A statement issued by the US Embassy by Ambassador John Hennessey-Niland commends the Government of Palau on its arrest of the Chinese vessel poaching off of Helen Reef, and calls on countries around the world to stand against the “illegal, unreported, and unregulated (IUU) fishing, rule-breaking, and willful environmental degradation” of Chinese fishing vessels.
The statement comes a week after the foreign vessel was intercepted by the Remeliik II and brought back to Koror. The twenty-eight Chinese nationals, who had allegedly gathered around 500 pounds of sea cucumber in the protected area, currently remain in quarantine aboard their vessel. They have not yet been charged, although last week President Remengesau insinuated that they likely will be.
“Along with Australia and Japan, the US works closely with Palau’s Maritime Law Enforcement Center and we steadfastly support Palau’s efforts to protect its territorial sovereignty and prevent People’s Republic of China (PRC) flagged vessels from engaging in IUU fishing,” the statement says.
Ambassador Niland goes on to condemn the “flagrant disregard for coastal state sovereignty” and “irresponsible fishing practices” of Chinese-flagged vessels, which he says is particularly damaging to Palau, where some communities are highly-reliant on fishing. “PRC’s subsidized fishing fleet routinely violates the sovereign rights and jurisdictions of coastal states, fishes without permission, and overfishes license agreements,” the statement says.
The vessel caught at Helen Reef is believed to have been from Hainan Province, a collection of islands in Southern China.
China’s distant-water fishing (DWF) fleet is the largest national DWF fleet in the world. According to a report issued by the Overseas Development Institute (ODI) earlier this year, some estimates of China’s DWF fleet put it at close to 17 thousand vessels strong. The majority of them are privately-owned by small or medium-sized enterprises, rather than government entities. However, the Chinese Government subsidizes fishing through tax exemptions for things like fuel, to the value of $16.5 billion every year, a number which China has pledged to reduce by 60 percent.
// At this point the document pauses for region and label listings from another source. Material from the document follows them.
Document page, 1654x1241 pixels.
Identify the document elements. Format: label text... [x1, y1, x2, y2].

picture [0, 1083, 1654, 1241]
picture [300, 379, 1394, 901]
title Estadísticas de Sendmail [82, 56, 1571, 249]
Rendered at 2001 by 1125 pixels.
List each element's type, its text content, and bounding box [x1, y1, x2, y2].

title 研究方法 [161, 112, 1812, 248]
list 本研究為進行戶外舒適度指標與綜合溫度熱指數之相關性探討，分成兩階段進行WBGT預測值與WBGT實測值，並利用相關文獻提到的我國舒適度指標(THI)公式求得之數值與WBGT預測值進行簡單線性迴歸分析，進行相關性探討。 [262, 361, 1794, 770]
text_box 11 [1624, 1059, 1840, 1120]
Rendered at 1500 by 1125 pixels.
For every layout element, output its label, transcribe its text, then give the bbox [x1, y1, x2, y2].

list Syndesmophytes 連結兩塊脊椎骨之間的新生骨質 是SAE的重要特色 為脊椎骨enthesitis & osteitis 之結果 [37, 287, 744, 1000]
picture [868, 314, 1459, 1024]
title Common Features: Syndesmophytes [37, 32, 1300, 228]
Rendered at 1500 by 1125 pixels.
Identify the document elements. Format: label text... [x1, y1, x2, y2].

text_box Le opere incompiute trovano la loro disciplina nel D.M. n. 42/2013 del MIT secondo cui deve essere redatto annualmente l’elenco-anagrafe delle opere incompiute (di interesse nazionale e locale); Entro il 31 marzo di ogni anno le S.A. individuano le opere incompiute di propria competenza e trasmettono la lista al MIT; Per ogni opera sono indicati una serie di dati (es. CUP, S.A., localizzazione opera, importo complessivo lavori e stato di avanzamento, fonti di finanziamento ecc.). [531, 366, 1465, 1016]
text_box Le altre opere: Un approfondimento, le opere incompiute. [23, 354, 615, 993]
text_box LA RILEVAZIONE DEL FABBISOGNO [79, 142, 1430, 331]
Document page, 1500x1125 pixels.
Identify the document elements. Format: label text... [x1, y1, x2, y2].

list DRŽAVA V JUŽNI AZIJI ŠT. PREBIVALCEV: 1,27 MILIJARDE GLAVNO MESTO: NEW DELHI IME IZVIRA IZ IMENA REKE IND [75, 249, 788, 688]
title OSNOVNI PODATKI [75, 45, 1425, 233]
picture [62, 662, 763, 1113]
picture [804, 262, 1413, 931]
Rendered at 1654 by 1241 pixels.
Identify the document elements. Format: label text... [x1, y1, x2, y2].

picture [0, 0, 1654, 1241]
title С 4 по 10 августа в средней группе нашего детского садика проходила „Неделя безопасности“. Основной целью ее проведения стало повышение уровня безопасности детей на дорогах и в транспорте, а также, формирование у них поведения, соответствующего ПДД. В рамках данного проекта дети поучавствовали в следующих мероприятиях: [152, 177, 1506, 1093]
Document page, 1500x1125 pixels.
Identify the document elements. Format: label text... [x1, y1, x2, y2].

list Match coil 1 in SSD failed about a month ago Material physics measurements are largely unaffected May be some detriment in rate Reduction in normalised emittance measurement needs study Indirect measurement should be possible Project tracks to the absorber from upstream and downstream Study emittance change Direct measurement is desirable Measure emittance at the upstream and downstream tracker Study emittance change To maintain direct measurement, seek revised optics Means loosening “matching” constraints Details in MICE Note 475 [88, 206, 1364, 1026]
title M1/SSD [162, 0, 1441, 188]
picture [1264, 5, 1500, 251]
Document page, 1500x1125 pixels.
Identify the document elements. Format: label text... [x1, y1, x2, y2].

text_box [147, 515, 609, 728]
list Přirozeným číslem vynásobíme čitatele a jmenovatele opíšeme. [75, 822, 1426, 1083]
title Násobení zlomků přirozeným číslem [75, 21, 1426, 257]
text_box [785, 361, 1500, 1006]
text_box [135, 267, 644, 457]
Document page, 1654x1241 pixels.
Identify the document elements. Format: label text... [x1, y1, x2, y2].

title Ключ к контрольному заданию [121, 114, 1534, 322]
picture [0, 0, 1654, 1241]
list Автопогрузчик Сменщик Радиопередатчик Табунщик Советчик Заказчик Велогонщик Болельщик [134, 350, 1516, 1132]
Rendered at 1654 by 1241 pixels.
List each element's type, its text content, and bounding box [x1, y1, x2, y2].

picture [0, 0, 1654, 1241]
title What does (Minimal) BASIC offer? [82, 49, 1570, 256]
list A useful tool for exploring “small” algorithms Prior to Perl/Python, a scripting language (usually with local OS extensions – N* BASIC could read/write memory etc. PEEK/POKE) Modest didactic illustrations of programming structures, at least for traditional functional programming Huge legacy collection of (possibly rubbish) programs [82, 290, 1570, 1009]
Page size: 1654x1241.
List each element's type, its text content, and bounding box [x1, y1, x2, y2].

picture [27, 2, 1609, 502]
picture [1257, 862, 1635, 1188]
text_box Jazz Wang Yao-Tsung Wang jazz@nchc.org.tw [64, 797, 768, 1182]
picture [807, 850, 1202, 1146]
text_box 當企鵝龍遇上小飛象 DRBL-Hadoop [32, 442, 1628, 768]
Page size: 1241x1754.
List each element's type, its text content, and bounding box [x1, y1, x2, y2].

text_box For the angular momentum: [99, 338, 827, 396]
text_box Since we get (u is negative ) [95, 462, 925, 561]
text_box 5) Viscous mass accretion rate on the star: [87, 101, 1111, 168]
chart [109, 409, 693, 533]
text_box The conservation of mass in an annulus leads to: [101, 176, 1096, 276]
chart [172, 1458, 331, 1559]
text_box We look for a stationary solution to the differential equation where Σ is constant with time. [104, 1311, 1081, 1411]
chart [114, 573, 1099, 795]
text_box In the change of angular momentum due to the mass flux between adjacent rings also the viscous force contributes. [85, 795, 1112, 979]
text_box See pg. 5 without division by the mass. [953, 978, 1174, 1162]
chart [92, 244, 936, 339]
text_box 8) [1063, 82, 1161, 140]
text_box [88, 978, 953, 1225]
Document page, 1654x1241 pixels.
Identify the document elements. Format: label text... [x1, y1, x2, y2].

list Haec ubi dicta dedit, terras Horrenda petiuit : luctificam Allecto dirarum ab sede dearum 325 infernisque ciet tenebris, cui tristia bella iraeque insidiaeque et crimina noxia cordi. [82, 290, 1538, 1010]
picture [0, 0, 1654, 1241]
In 2017, in response to global concerns over environmental destruction caused by Chinese-flagged fishing vessels, China pledged to reduce the size of its DWF fleet to 3,000 by 2020. However, evidence suggests that China still has a long way to go before achieving this goal, and many countries continue to call on China to be more active in monitoring and regulating the actions of fishing vessels from its country.
This comes as tensions have been increasing between the US and China, a trend which has only been exacerbated during the COVID pandemic. The statement has been one of many by US representatives in Palau condemning Chinese interference in the Pacific. During his August visit, former US Defense Secretary Mark Esper brought attention to the “ongoing destabilizing activities [of China] in the region”, and previous press releases issued by the US Embassy have highlighted “China’s maritime bullying” in the region.
It has also coincided with the US playing a more active role in the monitoring and defense of Palau’s Exclusive Economic Zone (EEZ). The Sea Dragon aerial surveillance system, a US Air Force program, is set to be launched in the coming year and will assist the Remeliik II in locating illegal vessels in Palau’s waters. The program uses a Cessna 337 “Skymaster” aircraft which can provide high-res aerial photographs of illegal activity, and uses radar to monitor over 35,000 square kilometers of ocean an hour.
The US Embassy has also purchased land in Sonsorol State to accommodate helicopter landings and military drills. This new military presence in the Southwest Islands is said to be of “strategic value” by the Embassy, and is believed to be part of an expanding strategy to counter Chinese influence in the Indo-Pacific. In October of this year, the Marine Corps and Navy participated in Operation Noble Fury on Okinawa and other Japanese islands, which consisted of “island-hopping” drills to prepare for a theoretical military engagement with China.
The US has been particularly critical of China’s militarization in the South China Sea, which include disputed waters.